Information given:
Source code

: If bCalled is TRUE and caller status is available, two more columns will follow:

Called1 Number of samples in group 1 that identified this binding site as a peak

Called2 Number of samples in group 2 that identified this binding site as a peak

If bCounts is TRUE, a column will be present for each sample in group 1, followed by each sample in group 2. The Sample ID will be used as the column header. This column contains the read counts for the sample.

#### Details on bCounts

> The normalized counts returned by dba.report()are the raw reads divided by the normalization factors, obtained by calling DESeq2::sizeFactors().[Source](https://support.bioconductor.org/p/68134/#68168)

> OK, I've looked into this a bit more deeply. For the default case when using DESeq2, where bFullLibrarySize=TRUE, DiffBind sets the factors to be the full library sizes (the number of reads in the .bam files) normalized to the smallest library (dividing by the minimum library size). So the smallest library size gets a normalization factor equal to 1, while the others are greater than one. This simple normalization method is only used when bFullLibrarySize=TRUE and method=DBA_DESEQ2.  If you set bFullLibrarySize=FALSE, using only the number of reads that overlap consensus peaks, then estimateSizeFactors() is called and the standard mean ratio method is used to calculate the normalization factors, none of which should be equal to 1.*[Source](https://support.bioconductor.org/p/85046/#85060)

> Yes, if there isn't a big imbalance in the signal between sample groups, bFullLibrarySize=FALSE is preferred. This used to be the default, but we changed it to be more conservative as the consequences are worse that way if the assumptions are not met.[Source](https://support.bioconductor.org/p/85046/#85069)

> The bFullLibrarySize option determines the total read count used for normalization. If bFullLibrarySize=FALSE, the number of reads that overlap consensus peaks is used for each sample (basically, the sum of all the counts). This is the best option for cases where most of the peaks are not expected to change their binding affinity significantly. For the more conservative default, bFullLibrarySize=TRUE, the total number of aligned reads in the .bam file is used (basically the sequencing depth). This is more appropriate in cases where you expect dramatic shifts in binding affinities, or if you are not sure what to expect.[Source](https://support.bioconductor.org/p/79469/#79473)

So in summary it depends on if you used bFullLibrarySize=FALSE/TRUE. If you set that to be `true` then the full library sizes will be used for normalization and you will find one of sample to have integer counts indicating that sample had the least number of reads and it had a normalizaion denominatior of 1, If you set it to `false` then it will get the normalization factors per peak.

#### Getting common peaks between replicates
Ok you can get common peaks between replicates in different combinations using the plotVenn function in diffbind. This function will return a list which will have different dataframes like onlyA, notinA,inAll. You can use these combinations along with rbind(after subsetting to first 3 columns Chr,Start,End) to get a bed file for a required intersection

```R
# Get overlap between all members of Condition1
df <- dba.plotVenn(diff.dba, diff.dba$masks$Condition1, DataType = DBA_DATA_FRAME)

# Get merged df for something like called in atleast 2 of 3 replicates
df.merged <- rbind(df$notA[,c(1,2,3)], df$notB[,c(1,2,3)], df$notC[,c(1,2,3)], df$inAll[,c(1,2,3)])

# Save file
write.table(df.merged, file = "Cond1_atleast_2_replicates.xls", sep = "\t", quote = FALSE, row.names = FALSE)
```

Exercise instructions:
Print the line that contains "Ok you can get", then every later line of the entries above up to and including the last, all exactly as written.

Exercise result:
Ok you can get common peaks between replicates in different combinations using the plotVenn function in diffbind. This function will return a list which will have different dataframes like onlyA, notinA,inAll. You can use these combinations along with rbind(after subsetting to first 3 columns Chr,Start,End) to get a bed file for a required intersection

```R
# Get overlap between all members of Condition1
df <- dba.plotVenn(diff.dba, diff.dba$masks$Condition1, DataType = DBA_DATA_FRAME)

# Get merged df for something like called in atleast 2 of 3 replicates
df.merged <- rbind(df$notA[,c(1,2,3)], df$notB[,c(1,2,3)], df$notC[,c(1,2,3)], df$inAll[,c(1,2,3)])

# Save file
write.table(df.merged, file = "Cond1_atleast_2_replicates.xls", sep = "\t", quote = FALSE, row.names = FALSE)
```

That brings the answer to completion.